> OBJECTIFS
- 1) Répondez à ces questions d'après l'extrait de jurisprudence :
(a) Quelle société fait grief à l'arrêt ?
(b) En l'absence du manquement invoqué, à quel rang l'offre de la société CIS Valley aurait-elle été classée sur le critère du prix ?
(c) Au regard de quel texte le président du tribunal de grande instance aurait-il privé sa décision de base légale ?
- 2) Selon l'extrait de jurisprudence, quelles décisions de l'arrêt la société Promologis critique-t-elle ? Citez-les toutes.
- 3) Rédigez la suite de l'extrait de jurisprudence, à partir de sa dernière phrase.

> TEXTE À LIRE
....................

Sur le premier moyen, pris en sa première branche

Enoncé du moyen

2. La société Promologis fait grief à l'arrêt de déclarer la société Cis Valley recevable en sa contestation, de prononcer l'annulation de la procédure d'appel d'offres et de la renvoyer à reprendre sa procédure, alors « que la personne qui saisit le juge des référés précontractuels n'est recevable à dénoncer un manquement aux obligations de publicité et de mise en concurrence que si elle démontre avoir été susceptible d'être lésée par ce manquement ; qu'en retenant que le caractère prétendument anormalement bas de l'offre de la société SFR était susceptible d'avoir lésé la société CIS Valley, après avoir constaté qu'en l'absence du manquement invoqué son offre aurait été classée deuxième sur le critère du prix, sans rechercher, ainsi qu'il y était invité, si la note obtenue par la société CIS Valley sur le second critère de notation lui aurait permis d'emporter le marché, le président du tribunal de grande instance a privé sa décision de base légale au regard de l'article 2 de l'ordonnance n° 2009-515 du 7 mai 2009. »

....................

> INFORMATIONS FOURNIES
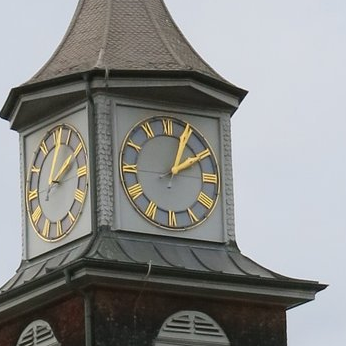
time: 2:04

....................

> RÉPONSES ATTENDUES
- 1)
(a) La société Promologis.
(b) Au deuxième rang.
(c) L'article 2 de l'ordonnance n° 2009-515 du 7 mai 2009.

- 2)
- Déclarer la société Cis Valley recevable en sa contestation
- Prononcer l'annulation de la procédure d'appel d'offres
- Renvoyer la société Promologis à reprendre sa procédure

- 3)
Réponse de la Cour

Vu l'article 2 de l'ordonnance n° 2009-515 du 7 mai 2009 relative aux procédures de recours applicables aux contrats de la commande publique :

3. Aux termes de ce texte, en cas de manquement aux obligations de publicité et de mise en concurrence auxquelles est soumise la passation par des pouvoirs adjudicateurs des contrats de droit privé ayant pour objet l'exécution de travaux, la livraison de fournitures ou la prestation de services, avec une contrepartie économique constituée par un prix ou un droit d'exploitation, les personnes ayant intérêt à conclure l'un de ces contrats et susceptibles d'être lésées par ce manquement peuvent saisir le juge avant la conclusion du contrat.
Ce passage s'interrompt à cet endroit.